Brief History of the Debt Ceiling
Before 1917, Congress had to approve each time the government went into debt. In 1917, a law was passed that allowed the government to go into debt without Congressional approval, but only up to a certain limit. And thus, the debt ceiling was born. In 1917, the limit was $11.5 billion, according to a CNN report. Since 1917, the debt ceiling has grown to its current point just north of $14 trillion, as this chart from the CCN report depicts:
The Debt Ceiling in a Perfect World
In a perfect world, reaching the limit on federal government debt would prompt politicians to come together to solve our financial crisis. After all, doesn’t that seem to be the point of the limit in the first place? If the purpose of setting a debt limit is not to control spending, then what’s the purpose? If the only consequence of reaching the debt ceiling is to raise it again, then why have it in the first place?

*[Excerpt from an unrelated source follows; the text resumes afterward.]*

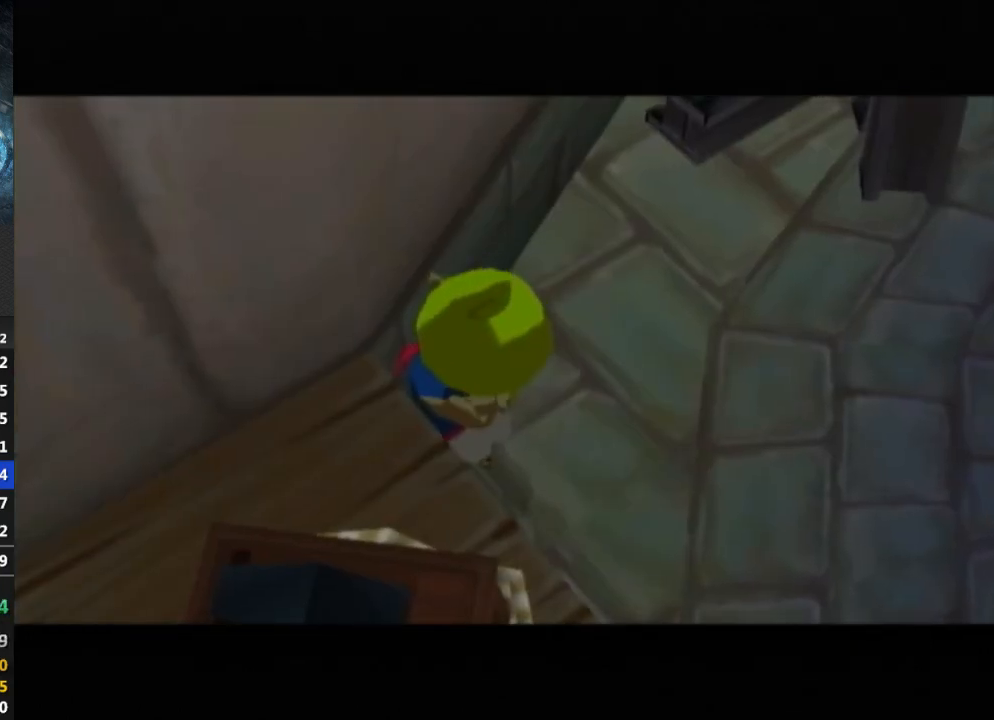
{"buttons": [], "left_stick": "center", "right_stick": "center", "events": [[67, "B", "up"], [167, "B", "down"], [233, "B", "up"], [300, "B", "down"], [367, "B", "up"], [400, "B", "down"], [467, "B", "up"]]}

Let’s just set the limit to something we’ll never each in our lifetime and be done with it.
Should Spending Cuts be a Precondition to Raising the Debt Ceiling
And that brings us to the key question–should spending cuts be part of the debate? My initial reaction to this question was no. The discussion over spending cuts should occur as part of the federal budget debate. And in a perfect world, that’s what would happen. Unfortunately, politicians have proven unwilling to act until they are forced to, at least when it comes to our money.
So now, I’m for ANYTHING that forces our lovely politicians to stop playing politics and start controlling spending. Shut down the government (at least non-essential personnel) if that’s what it takes. And yes, hold the debt ceiling hostage to bring reluctant politicians to the table. We are long past playing nice.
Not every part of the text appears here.